We use a LOT of acronyms and abbreviations in civic tech. API, SAAS, CSS, and Repo get tossed around a bunch, but the most valuable abbreviation we use is Q&A. Just as we learn more from failure than we do from success, questions are more useful than answers.
Time and again in the Code for America Brigade, we’ve seen that the most valuable exchange of information comes not from the slide decks and info sessions of CfA staff, but from the spirited Q&A opportunities and unconference sessions between Brigade organizers in different cities. The beauty of the Brigade model is that we have the opportunity to learn from organizers in other cities - who are doing the same work we're doing - in a non-hierarchical way. And by doing so, we create a rich, diverse network of organizers all asking difficult questions.
Brigades are both similar and vastly different. Geography, demographics, longevity, and support from the local civic tech ecosystem can all impact the functionality and success of a Brigade. Being able to ask questions of Brigade members and organizers in other cities about how they have dealt with particular issues and pain points often proves invaluable to organizers in your city.
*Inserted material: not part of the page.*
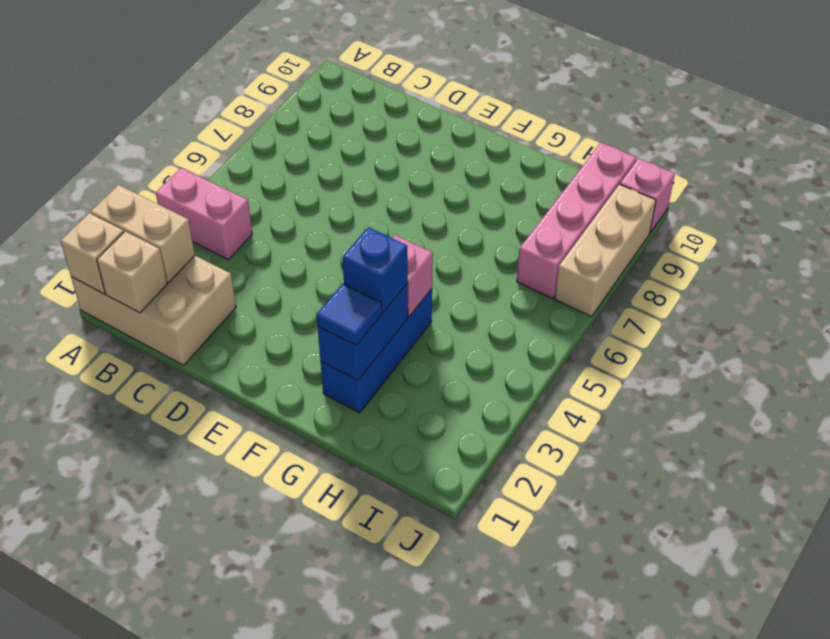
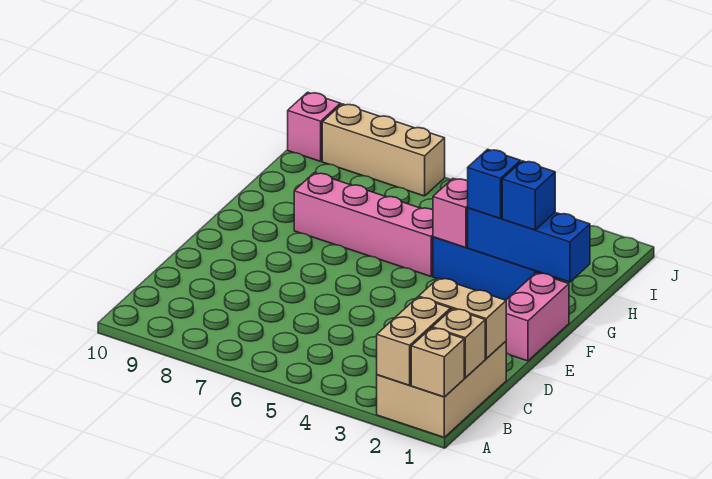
pink 1x2 brick [156,168,252,260] -> pink 1x2 brick moved to [506,273,569,361]
none -> tan 1x2 brick [419,278,506,359]
blue 1x2 brick [318,283,408,380] -> blue 1x3 brick [468,208,590,282]
blue 1x1 tile [317,284,382,345] -> blue 1x1 brick [502,161,555,230]
pink 1x4 brick [517,143,637,299] -> pink 1x4 brick moved to [294,173,433,276]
Getting answers is great. But the most valuable thing we can do is ask questions. Once we start asking, “How do you feed your members?,” “How do you engage community groups?,” and “What’s the weirdest request you’ve gotten and how did you accommodate it?,” we spark discussions, problem statements, and brainstorming sessions that often lead to more questions - and in so doing, we create opportunities for creative problem solving.
And chances are, if you’ve asked it in your Brigade, someone else has as well. Just like that, you’ve got a team tackling a problem together.
Brigades are many things. One of the most important of which is a self-sustaining support system for other Brigades. We talk all the time about sharing code and best practices but perhaps the most valuable thing we can share is questions.